Kunichika - Master of Red
Unlike most artists of the Media period, Kunichika made use of strong reds, often as background colors, rather than the softer more subtle colors that had been previously used. Contemporary observers noted Kunichika's skillful use of color in his actor prints, but he was also criticized for his color choices as being too garish and common.
Safflower was the most prolific red dye in ukiyo-e prints from the Edo period and its color ranges from pale pink to red. In 1869 it was replaced by imported cochineal carmine [a red insect dye]. Carmine remained the primary red for the next two decades, often combined with vermillion. In 1877, eosine appeared as the first synthetic red dye.
Passion for the Stage
Perhaps it was Kunichika's passion for the theatre and actors that inspired him to use brilliant reds so frequently. Kabuki plays are often sensational, dramatic and violent, the actors larger than life. What better color than red to impart the experience of attending a play, and providing the appropriate surreal backdrop for the actors craft.

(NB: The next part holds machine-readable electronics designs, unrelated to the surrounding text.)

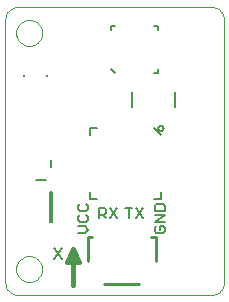
<source format=gto>
G75*
%MOIN*%
%OFA0B0*%
%FSLAX24Y24*%
%IPPOS*%
%LPD*%
%AMOC8*
5,1,8,0,0,1.08239X$1,22.5*
%
%ADD10C,0.0000*%
%ADD11C,0.0060*%
%ADD12C,0.0160*%
%ADD13C,0.0070*%
%ADD14R,0.0098X0.0098*%
%ADD15C,0.0080*%
%ADD16C,0.0050*%
%ADD17C,0.0100*%
D10*
X003193Y001223D02*
X003193Y010022D01*
X003195Y010061D01*
X003201Y010099D01*
X003210Y010136D01*
X003223Y010173D01*
X003240Y010208D01*
X003259Y010241D01*
X003282Y010272D01*
X003308Y010301D01*
X003337Y010327D01*
X003368Y010350D01*
X003401Y010369D01*
X003436Y010386D01*
X003473Y010399D01*
X003510Y010408D01*
X003548Y010414D01*
X003587Y010416D01*
X010080Y010416D01*
X010119Y010414D01*
X010157Y010408D01*
X010194Y010399D01*
X010231Y010386D01*
X010266Y010369D01*
X010299Y010350D01*
X010330Y010327D01*
X010359Y010301D01*
X010385Y010272D01*
X010408Y010241D01*
X010427Y010208D01*
X010444Y010173D01*
X010457Y010136D01*
X010466Y010099D01*
X010472Y010061D01*
X010474Y010022D01*
X010474Y001223D01*
X010472Y001184D01*
X010466Y001146D01*
X010457Y001109D01*
X010444Y001072D01*
X010427Y001037D01*
X010408Y001004D01*
X010385Y000973D01*
X010359Y000944D01*
X010330Y000918D01*
X010299Y000895D01*
X010266Y000876D01*
X010231Y000859D01*
X010194Y000846D01*
X010157Y000837D01*
X010119Y000831D01*
X010080Y000829D01*
X003587Y000829D01*
X003548Y000831D01*
X003510Y000837D01*
X003473Y000846D01*
X003436Y000859D01*
X003401Y000876D01*
X003368Y000895D01*
X003337Y000918D01*
X003308Y000944D01*
X003282Y000973D01*
X003259Y001004D01*
X003240Y001037D01*
X003223Y001072D01*
X003210Y001109D01*
X003201Y001146D01*
X003195Y001184D01*
X003193Y001223D01*
X003548Y001685D02*
X003550Y001726D01*
X003556Y001767D01*
X003566Y001807D01*
X003579Y001846D01*
X003596Y001883D01*
X003617Y001919D01*
X003641Y001953D01*
X003668Y001984D01*
X003697Y002012D01*
X003730Y002038D01*
X003764Y002060D01*
X003801Y002079D01*
X003839Y002094D01*
X003879Y002106D01*
X003919Y002114D01*
X003960Y002118D01*
X004002Y002118D01*
X004043Y002114D01*
X004083Y002106D01*
X004123Y002094D01*
X004161Y002079D01*
X004197Y002060D01*
X004232Y002038D01*
X004265Y002012D01*
X004294Y001984D01*
X004321Y001953D01*
X004345Y001919D01*
X004366Y001883D01*
X004383Y001846D01*
X004396Y001807D01*
X004406Y001767D01*
X004412Y001726D01*
X004414Y001685D01*
X004412Y001644D01*
X004406Y001603D01*
X004396Y001563D01*
X004383Y001524D01*
X004366Y001487D01*
X004345Y001451D01*
X004321Y001417D01*
X004294Y001386D01*
X004265Y001358D01*
X004232Y001332D01*
X004198Y001310D01*
X004161Y001291D01*
X004123Y001276D01*
X004083Y001264D01*
X004043Y001256D01*
X004002Y001252D01*
X003960Y001252D01*
X003919Y001256D01*
X003879Y001264D01*
X003839Y001276D01*
X003801Y001291D01*
X003765Y001310D01*
X003730Y001332D01*
X003697Y001358D01*
X003668Y001386D01*
X003641Y001417D01*
X003617Y001451D01*
X003596Y001487D01*
X003579Y001524D01*
X003566Y001563D01*
X003556Y001603D01*
X003550Y001644D01*
X003548Y001685D01*
X003548Y009559D02*
X003550Y009600D01*
X003556Y009641D01*
X003566Y009681D01*
X003579Y009720D01*
X003596Y009757D01*
X003617Y009793D01*
X003641Y009827D01*
X003668Y009858D01*
X003697Y009886D01*
X003730Y009912D01*
X003764Y009934D01*
X003801Y009953D01*
X003839Y009968D01*
X003879Y009980D01*
X003919Y009988D01*
X003960Y009992D01*
X004002Y009992D01*
X004043Y009988D01*
X004083Y009980D01*
X004123Y009968D01*
X004161Y009953D01*
X004197Y009934D01*
X004232Y009912D01*
X004265Y009886D01*
X004294Y009858D01*
X004321Y009827D01*
X004345Y009793D01*
X004366Y009757D01*
X004383Y009720D01*
X004396Y009681D01*
X004406Y009641D01*
X004412Y009600D01*
X004414Y009559D01*
X004412Y009518D01*
X004406Y009477D01*
X004396Y009437D01*
X004383Y009398D01*
X004366Y009361D01*
X004345Y009325D01*
X004321Y009291D01*
X004294Y009260D01*
X004265Y009232D01*
X004232Y009206D01*
X004198Y009184D01*
X004161Y009165D01*
X004123Y009150D01*
X004083Y009138D01*
X004043Y009130D01*
X004002Y009126D01*
X003960Y009126D01*
X003919Y009130D01*
X003879Y009138D01*
X003839Y009150D01*
X003801Y009165D01*
X003765Y009184D01*
X003730Y009206D01*
X003697Y009232D01*
X003668Y009260D01*
X003641Y009291D01*
X003617Y009325D01*
X003596Y009361D01*
X003579Y009398D01*
X003566Y009437D01*
X003556Y009477D01*
X003550Y009518D01*
X003548Y009559D01*
D11*
X004662Y004267D02*
X004662Y003267D01*
X004756Y003267D01*
X004756Y004267D01*
X004662Y004267D01*
X005604Y003797D02*
X005604Y003684D01*
X005661Y003627D01*
X005888Y003627D01*
X005944Y003684D01*
X005944Y003797D01*
X005888Y003854D01*
X005661Y003854D02*
X005604Y003797D01*
X005661Y003486D02*
X005604Y003429D01*
X005604Y003315D01*
X005661Y003259D01*
X005888Y003259D01*
X005944Y003315D01*
X005944Y003429D01*
X005888Y003486D01*
X005831Y003117D02*
X005604Y003117D01*
X005604Y002890D02*
X005831Y002890D01*
X005944Y003004D01*
X005831Y003117D01*
X006317Y003390D02*
X006317Y003731D01*
X006487Y003731D01*
X006544Y003674D01*
X006544Y003561D01*
X006487Y003504D01*
X006317Y003504D01*
X006430Y003504D02*
X006544Y003390D01*
X006685Y003390D02*
X006912Y003731D01*
X006685Y003731D02*
X006912Y003390D01*
X007192Y003731D02*
X007419Y003731D01*
X007305Y003731D02*
X007305Y003390D01*
X007560Y003390D02*
X007787Y003731D01*
X007560Y003731D02*
X007787Y003390D01*
X008167Y003486D02*
X008507Y003486D01*
X008167Y003259D01*
X008507Y003259D01*
X008450Y003117D02*
X008337Y003117D01*
X008337Y003004D01*
X008450Y003117D02*
X008507Y003061D01*
X008507Y002947D01*
X008450Y002890D01*
X008223Y002890D01*
X008167Y002947D01*
X008167Y003061D01*
X008223Y003117D01*
X008167Y003627D02*
X008167Y003797D01*
X008223Y003854D01*
X008450Y003854D01*
X008507Y003797D01*
X008507Y003627D01*
X008167Y003627D01*
D12*
X005443Y002360D02*
X005631Y001923D01*
X005256Y001923D01*
X005443Y002360D01*
X005443Y001142D01*
D13*
X005067Y002008D02*
X004814Y002388D01*
X005067Y002388D02*
X004814Y002008D01*
D14*
X004568Y008128D03*
X003818Y008128D03*
D15*
X006012Y006385D02*
X006012Y006149D01*
X006012Y006385D02*
X006248Y006385D01*
X007422Y007073D02*
X007422Y007585D01*
X006856Y008229D02*
X006718Y008367D01*
X006718Y009666D02*
X006718Y009804D01*
X006856Y009804D01*
X008155Y009804D02*
X008293Y009804D01*
X008293Y009666D01*
X008293Y008367D02*
X008293Y008229D01*
X008155Y008229D01*
X008839Y007585D02*
X008839Y007073D01*
X008138Y006385D02*
X008374Y006149D01*
X008374Y004259D02*
X008374Y004023D01*
X008138Y004023D01*
X006248Y004023D02*
X006012Y004023D01*
X006012Y004259D01*
X004700Y005098D02*
X004700Y005310D01*
X004550Y004644D02*
X004212Y004644D01*
D16*
X008287Y006385D02*
X008289Y006403D01*
X008295Y006420D01*
X008304Y006436D01*
X008316Y006450D01*
X008330Y006460D01*
X008347Y006468D01*
X008365Y006472D01*
X008383Y006472D01*
X008401Y006468D01*
X008417Y006460D01*
X008432Y006450D01*
X008444Y006436D01*
X008453Y006420D01*
X008459Y006403D01*
X008461Y006385D01*
X008459Y006367D01*
X008453Y006350D01*
X008444Y006334D01*
X008432Y006320D01*
X008418Y006310D01*
X008401Y006302D01*
X008383Y006298D01*
X008365Y006298D01*
X008347Y006302D01*
X008331Y006310D01*
X008316Y006320D01*
X008304Y006334D01*
X008295Y006350D01*
X008289Y006367D01*
X008287Y006385D01*
D17*
X008199Y002760D02*
X008052Y002760D01*
X008199Y002760D02*
X008199Y001964D01*
X007659Y001187D02*
X006478Y001187D01*
X005937Y001964D02*
X005937Y002760D01*
X006084Y002760D01*
M02*

</source>
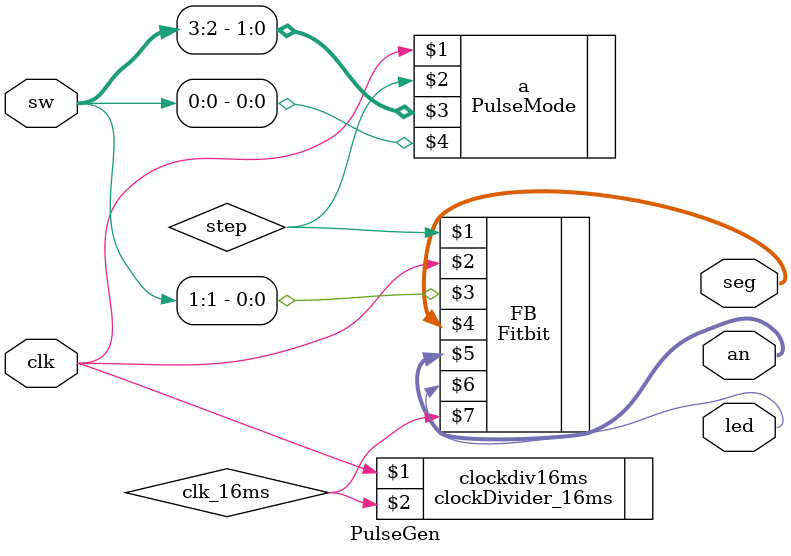
<source format=v>

module PulseGen(sw, led, seg, an, clk);
input clk;
input [3:0] sw;
output led;
output [6:0] seg;
output [3:0] an;

wire step;
//wire reset, start;
//wire [1:0] mode;
//wire clk_32, clk_64, clk_128;

PulseMode a(clk, step, sw[3:2], sw[0]);

// fitbit calculates all the data to display and contains seven segment module
Fitbit FB(step, clk, sw[1], seg, an, led, clk_16ms);


//assign mode = sw[3:2];
//assign reset = sw[1];
//assign start = sw[0];
//always @(clk) begin
//  // generate a pulse if start is 1
//  if(start == 1) begin
//    if(mode == 0) begin // 32 steps per sec
//      step <= clk_32;
//    end
//    else if(mode == 1) begin // 64 steps per sec
//      step <= clk_64;
//    end
//    else if(mode == 2) begin // 128 steps per sec
//      step <= clk_128;  
//    end
//    else begin // hybrid
  
//    end
//  end
//  else begin
//    step <= 1'b0;
//  end
//end

//clockDivider_32 clockdiv32(clk, clk_32, start);
//clockDivider_64 clockdiv64(clk, clk_64, start);
//clockDivider_128 clockdiv128(clk, clk_128, start);
clockDivider_16ms clockdiv16ms(clk, clk_16ms);

endmodule

</source>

Above, the actor Nakamura Shikan from the series Benkei Fashions Parodied, a commentary on popular fashions among trendy Edo young men or street toughs. The prints also reference the legend of Benkei through the the checked material backgrounds. Benkei was a samurai monk from the middle ages who became popular with young men of the mid-nineteenth century. These youths adopted a dress of broad checked cloth called Benkei-jima.
Subtle to Glorious
Being the master of red, Kunichika applied his signature color in all degrees of intensity. As subtle accents designed to bring attention to a small feature of a print, and make the viewers gaze dance across the scene, to larger components such as the skirts of the abalone divers from "Genji Goju-yo Jo" (The Contemporary Fifty-four Feelings).
To the glorious saturated unbroken reds that were prominent in many of his actor prints. Such as this print (below) of actor Ichikawa Sadanji wearing a bat cape for protection against the rain. From a series of 24 prints that show the intrusion of civilization.
Thirty-six Famous Tokyo Restaurants
This colorful series pairs famous geisha with famous Tokyo eateries. In the series, the rectangular panel at top left shows speciality dishes or views from the restaurant. The background is split diagonally with a strong red textile pattern in the top half called "Asa no ha" based on hemp leaves. The Asa no ha pattern is one of the most popular traditional patterns often seen on Japanese kimono, and Kunichika utilized it heavily as a design element in the backgrounds of many of his prints.
Below we see three prints from the series of "Six Famous Places of Tokyo" (Tokyo Meisho Rokassen no Uchi), another example of using strong reds to create the "stage" for the actor or person in the foreground.
In 1893, Kunichika was commissioned to create the series "One Hundred Roles of Baiko," (below) chronicling the various characters played by the famous actor Onoe Kikugoro V, whose stage name was "Baiko." Out of the hundred prints in the series, only a handful employ red backgrounds. This demonstrates that Kunichika used red strategically and wasn't dependent on the color to support his actor prints (yakusha-e).
Beauties in Red
Kunichika often used red to add power to scenes, even those of beautiful women "bijin-ga". In the case of this print, from the series "36 Good and Evil Beauties", these are not actors, playing roles, but real famous, and infamous women from history. The stark use of red in the top half of the print adds an energetic element that speaks to the power of the subjects and their stories.
Big Head Red
These okubi-e or "big-head portraits", blended large actor faces at the climax of a play with dynamic, bold scarlet backgrounds.
"For the Japanese the color red meant progress and enlightenment in the new era of Western-style progress."
Even Kunichika's sketches for the okubi-e are punctuated by the color accents - namely the red color in the thin slashes of the actors lips.
In closing, Kunichika's adoption and utilization of the color red in his work illustrates the way he thought about his subject matter, and his artistic character. The color red is more than a pigment, it's a window into the mind and creative soul of the artist.